WORK INSTRUCTION: Each line in the entries below that holds the string "none" must be copied.

Before-and-after object listings:
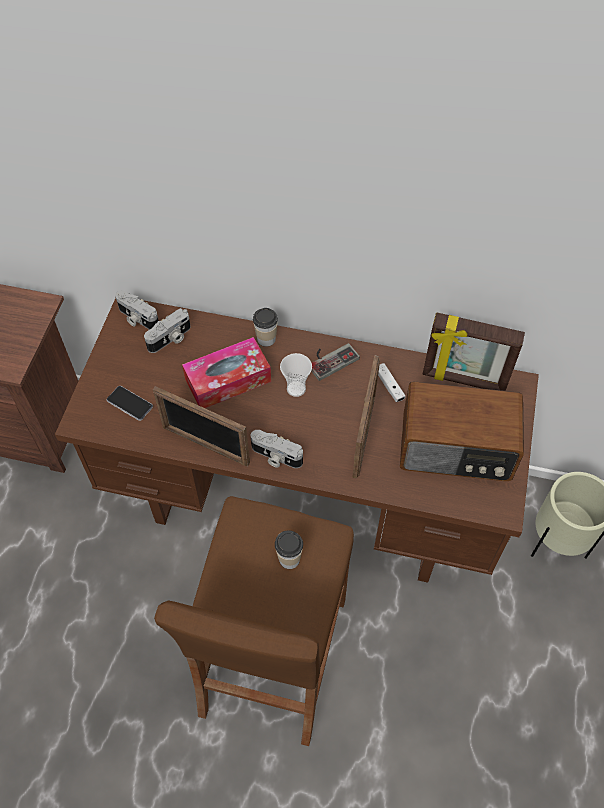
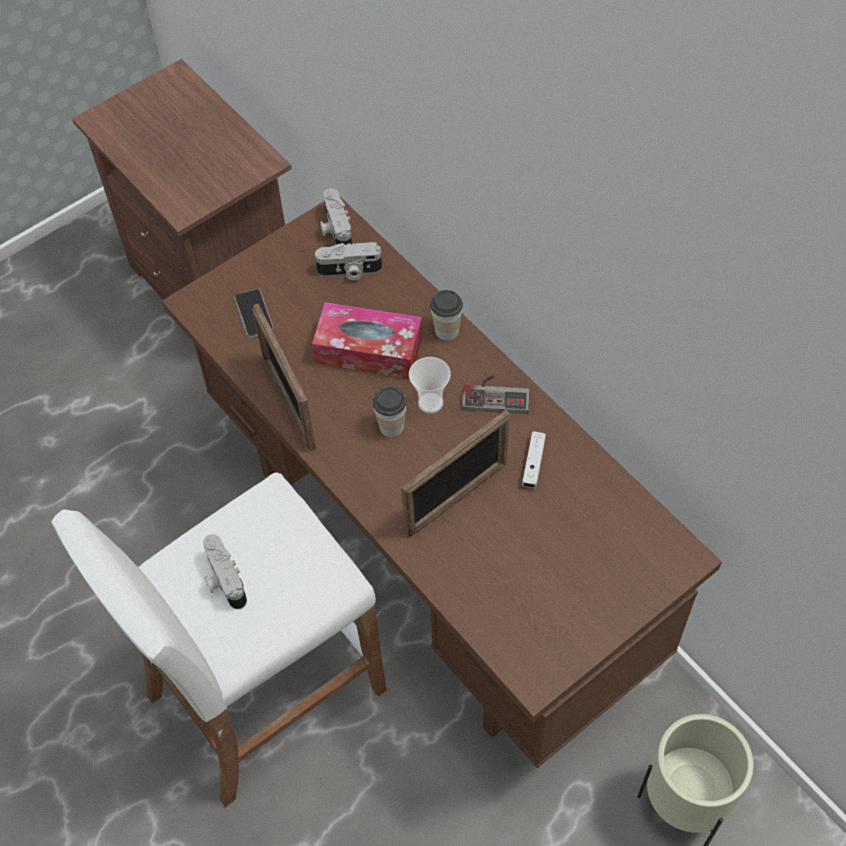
camera: 40 degrees right, 0 degrees up
brown stool [154,496,354,746] -> white stool [52,473,386,807]
camera [251,430,303,468] -> camera moved to [203,534,247,609]
cup [275,530,303,569] -> cup moved to [373,386,407,437]
radio [400,382,524,481] -> none
picture frame [423,312,525,391] -> none

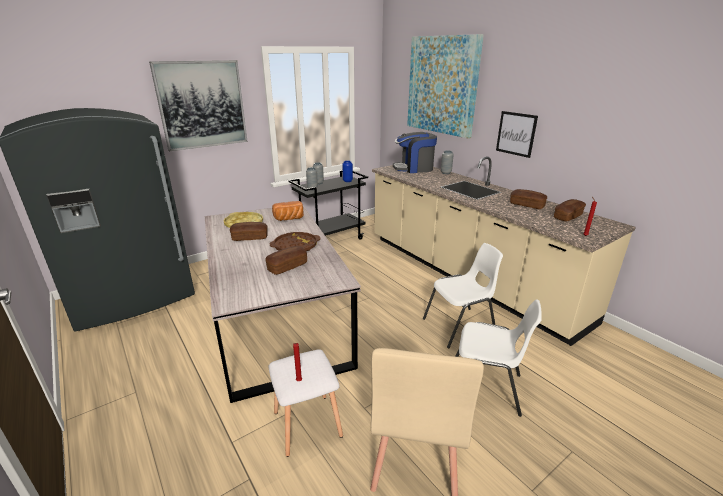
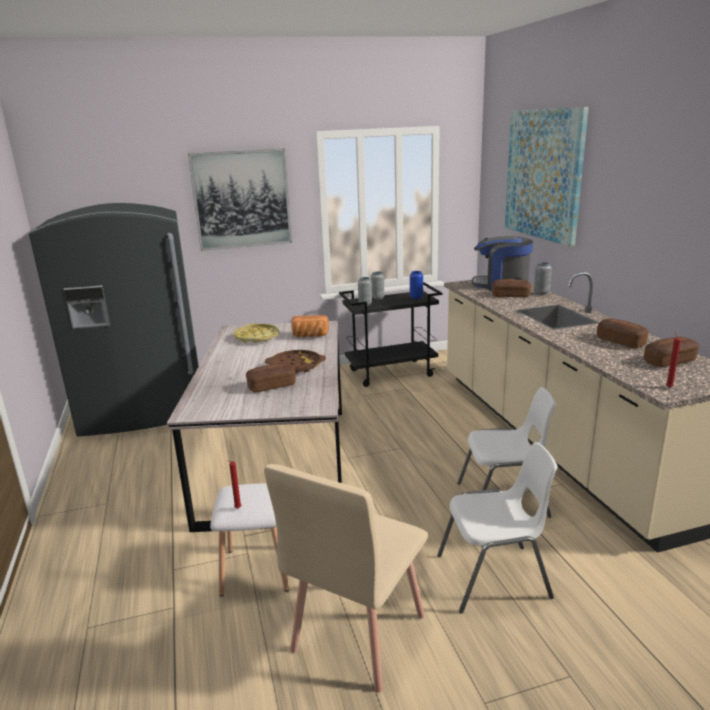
camera: 20 degrees right, 5 degrees down
bread [230,222,268,241] -> bread moved to [492,279,531,297]
white chair [455,299,542,417] -> white chair turned 45 degrees counterclockwise [437,442,558,614]
picture [496,111,538,158] -> none

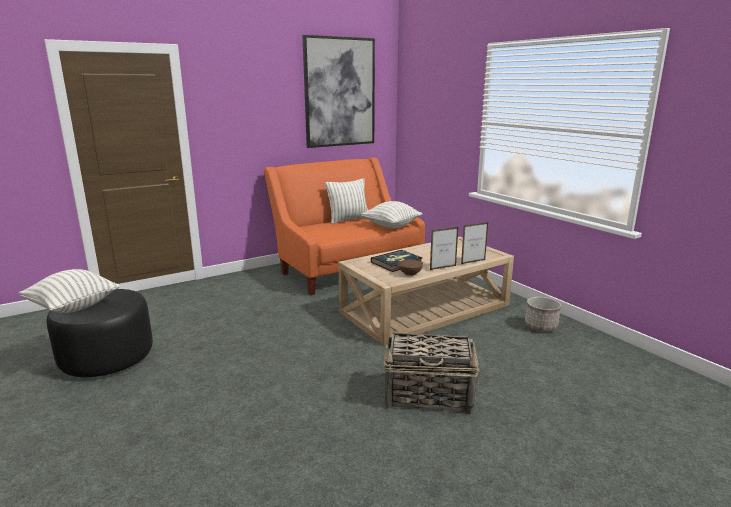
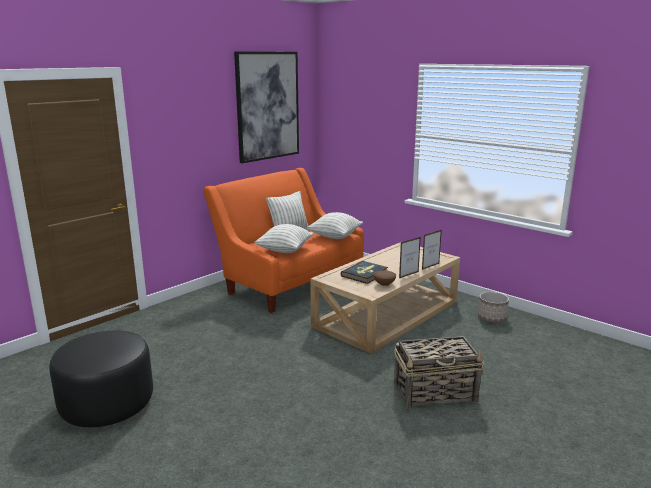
camera: 15 degrees left, 0 degrees up
pillow [18,269,120,313] -> pillow moved to [254,224,313,253]

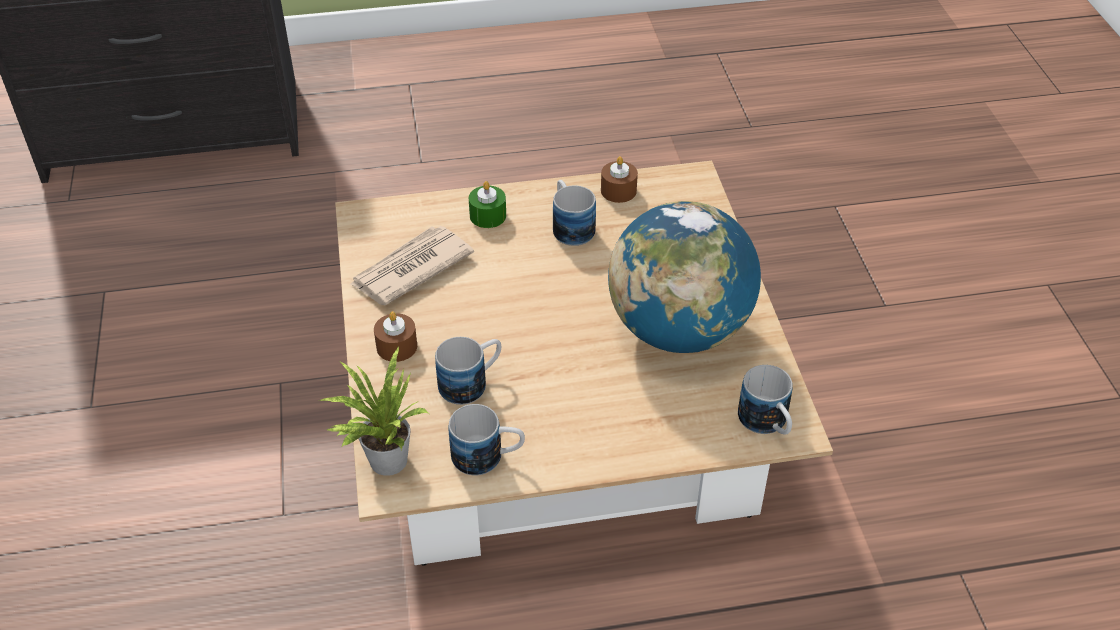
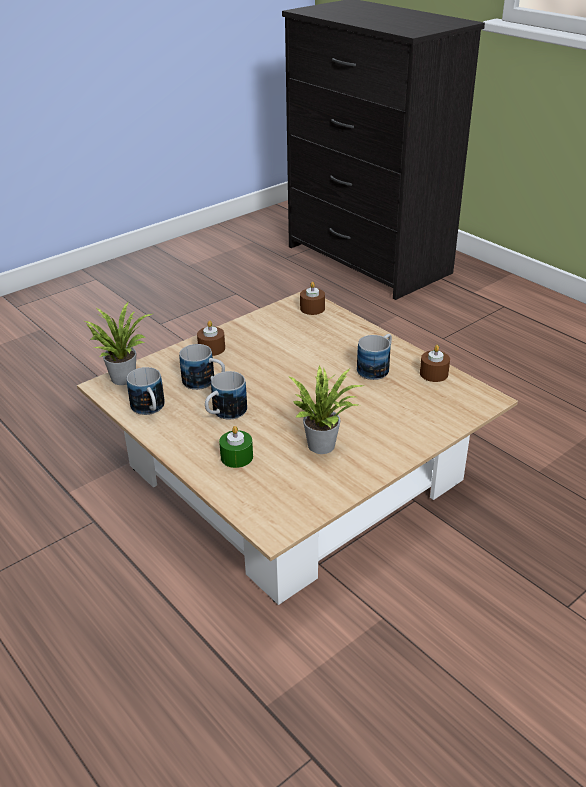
camera: 60 degrees right, 10 degrees down
newspaper [349,226,474,305] -> none
green candle [469,181,506,228] -> green candle moved to [219,426,253,468]
globe [608,201,761,353] -> potted plant [288,366,363,454]
mug [738,365,793,435] -> mug moved to [205,371,247,420]
none -> brown candle [300,282,325,315]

WORKED SOLUTION:
radio [400,382,524,481] -> none
picture frame [423,312,525,391] -> none
picture [496,111,538,158] -> none
newspaper [349,226,474,305] -> none
none -> brown candle [300,282,325,315]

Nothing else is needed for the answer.